## DIRECTIONS FOR THIS TASK
Exact transcription with no images: write out all of the entries below.

(DATA FOR THIS EXERCISE)

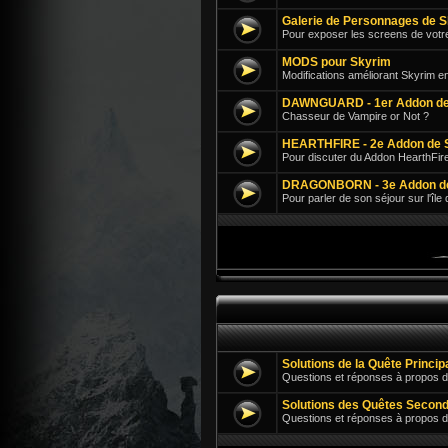
Galerie de Personnages de 
Pour exposer les screens de votr
MODS pour Skyrim
Modifications améliorant Skyrim e
DAWNGUARD - 1er Addon de
Chasseur de Vampire or Not ?
HEARTHFIRE - 2e Addon de 
Pour discuter du Addon HearthFir
DRAGONBORN - 3e Addon d
Pour parler de son séjour sur l'île
Solutions de la Quête Princi
Questions et réponses à propos d
Solutions des Quêtes Second
Questions et réponses à propos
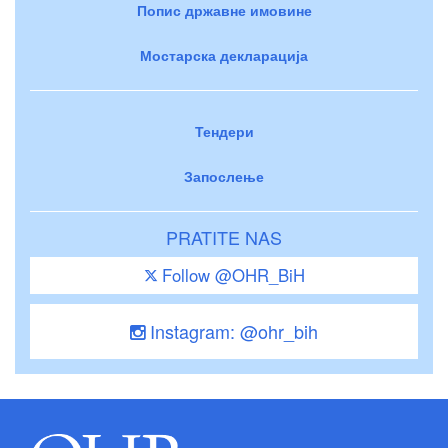
Попис државне имовине
Мостарска декларација
Тендери
Запослење
PRATITE NAS
Follow @OHR_BiH
Instagram: @ohr_bih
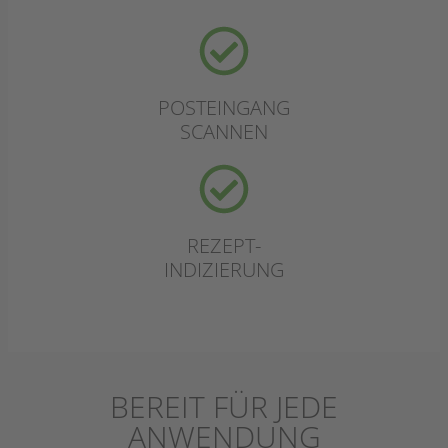
POSTEINGANG
SCANNEN
REZEPT-
INDIZIERUNG
BEREIT FÜR JEDE
ANWENDUNG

(End DATA FOR THIS EXERCISE)

## FINISHED TASK
Galerie de Personnages de 
Pour exposer les screens de votr
MODS pour Skyrim
Modifications améliorant Skyrim e
DAWNGUARD - 1er Addon de
Chasseur de Vampire or Not ?
HEARTHFIRE - 2e Addon de 
Pour discuter du Addon HearthFir
DRAGONBORN - 3e Addon d
Pour parler de son séjour sur l'île
Solutions de la Quête Princi
Questions et réponses à propos d
Solutions des Quêtes Second
Questions et réponses à propos
Попис државне имовине
Мостарска декларација
Тендери
Запослење
PRATITE NAS
Follow @OHR_BiH
Instagram: @ohr_bih
POSTEINGANG
SCANNEN
REZEPT-
INDIZIERUNG
BEREIT FÜR JEDE
ANWENDUNG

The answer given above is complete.